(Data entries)
________________________
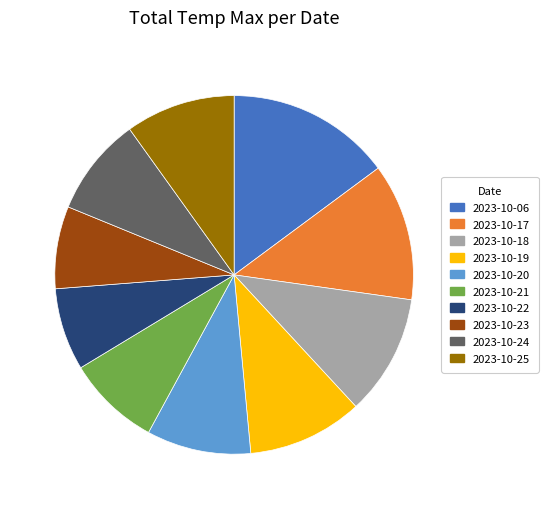

Does any single category account for the majority?

No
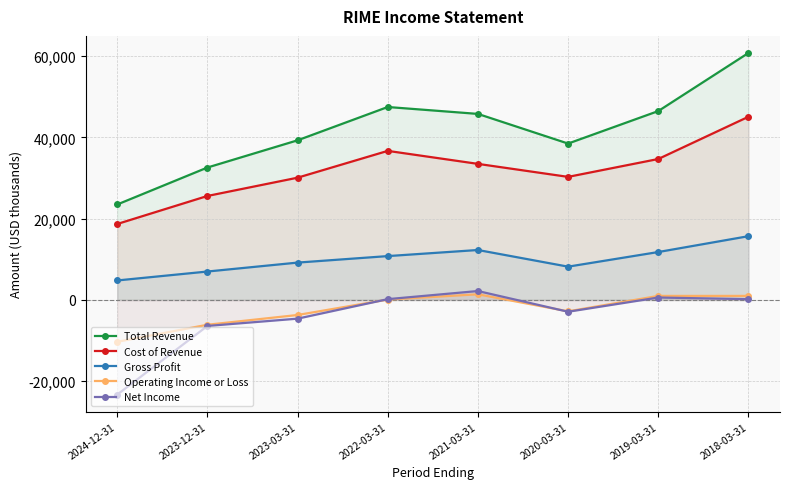

At how many categories does at least one series exceed 13557?

8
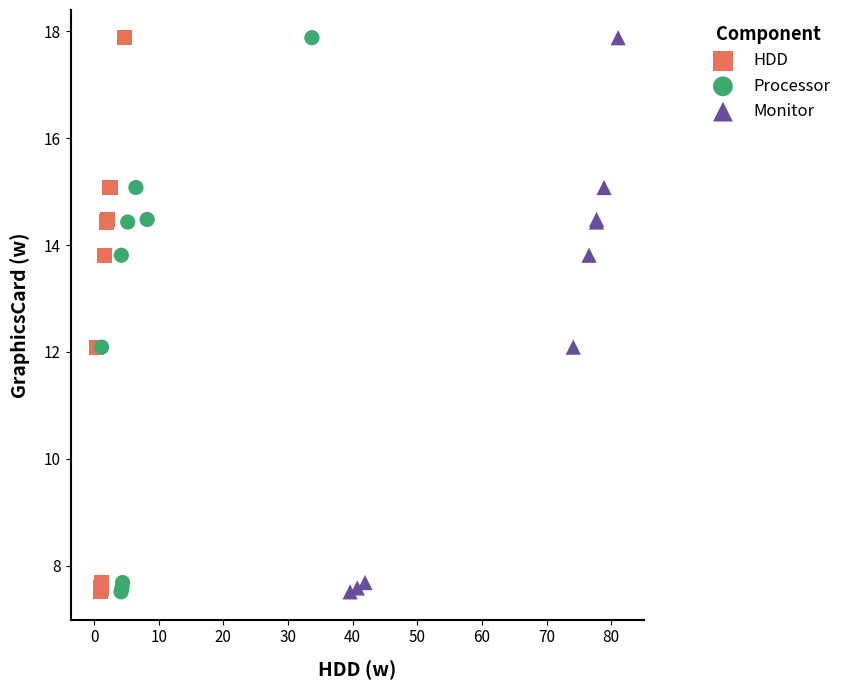

What are all the series names shown in the legend?

HDD, Processor, Monitor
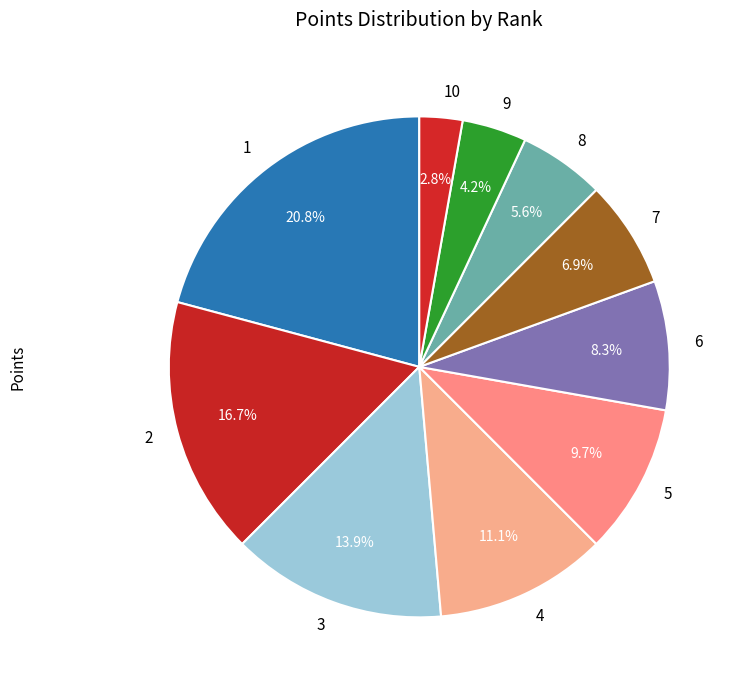

How many slices are in this pie chart?

10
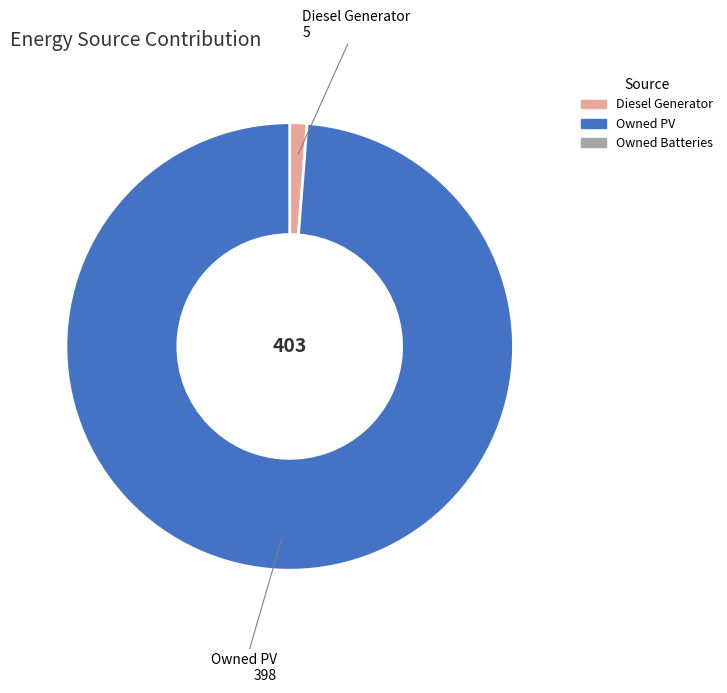

Is there a majority slice in this chart?

Yes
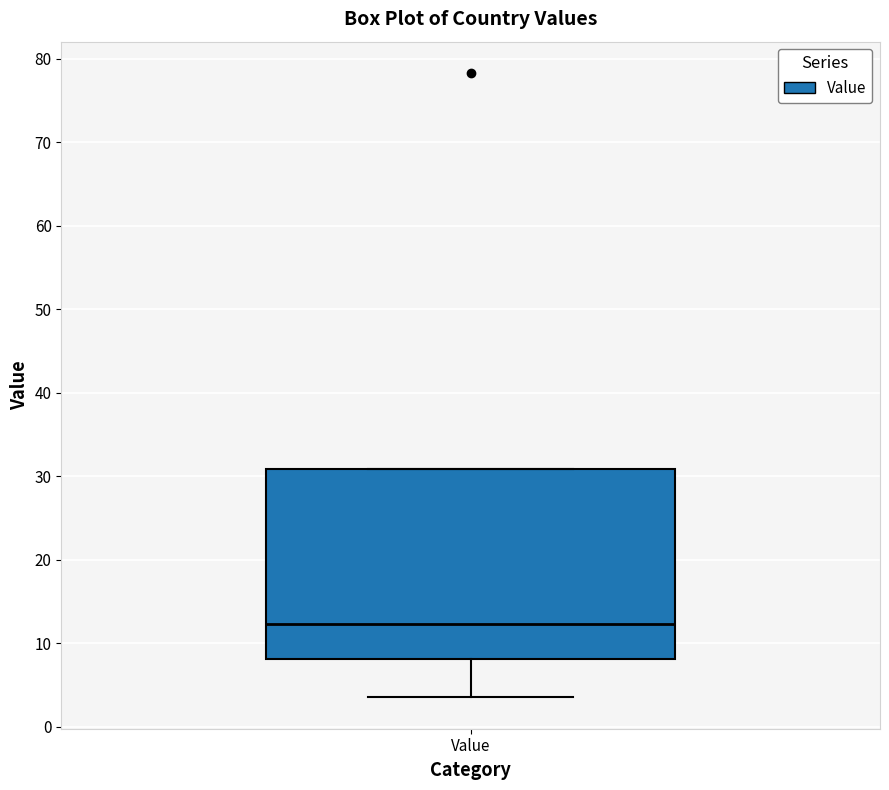

Read this box plot against the y-axis: the position of the median line, the range covered by the box, and the ends of both whiskers. The values are not printed on the chart, so give them approximately, as read against the axis.

median 12, box 8 to 31, whiskers 4 to 31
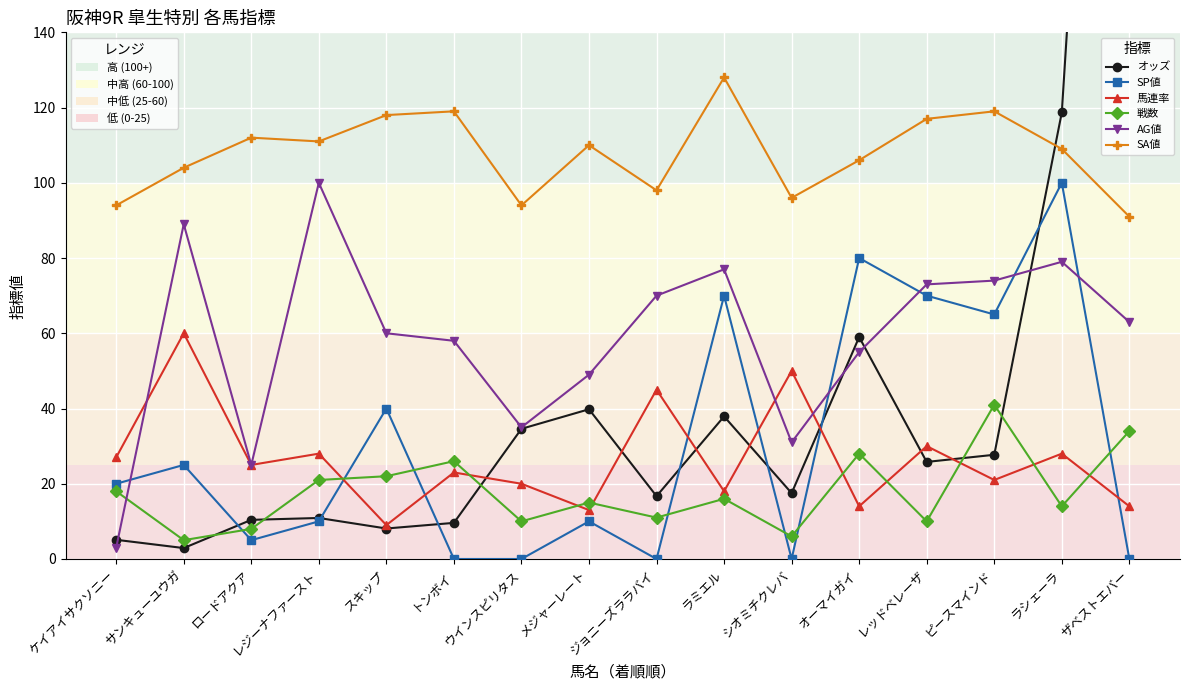

Between サンキューユウガ and ラミエル, which series saw the biggest shift?

SP値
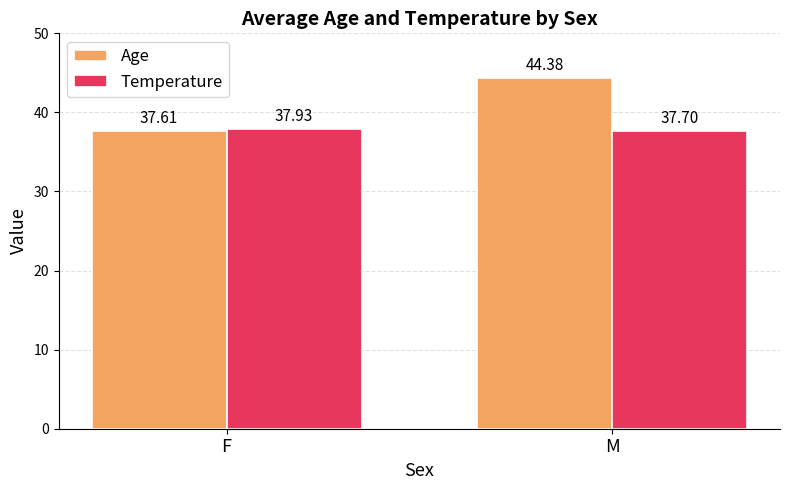

List the series in order of their peak value, highest first.

Age, Temperature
________________________
Aim of the exercise
Please reproduce all of the rows above word for word, leaving out the pictures.

Written solution
Does any single category account for the majority?

No

At how many categories does at least one series exceed 13557?

8

What are all the series names shown in the legend?

HDD, Processor, Monitor

How many slices are in this pie chart?

10

Is there a majority slice in this chart?

Yes

Read this box plot against the y-axis: the position of the median line, the range covered by the box, and the ends of both whiskers. The values are not printed on the chart, so give them approximately, as read against the axis.

median 12, box 8 to 31, whiskers 4 to 31

Between サンキューユウガ and ラミエル, which series saw the biggest shift?

SP値

List the series in order of their peak value, highest first.

Age, Temperature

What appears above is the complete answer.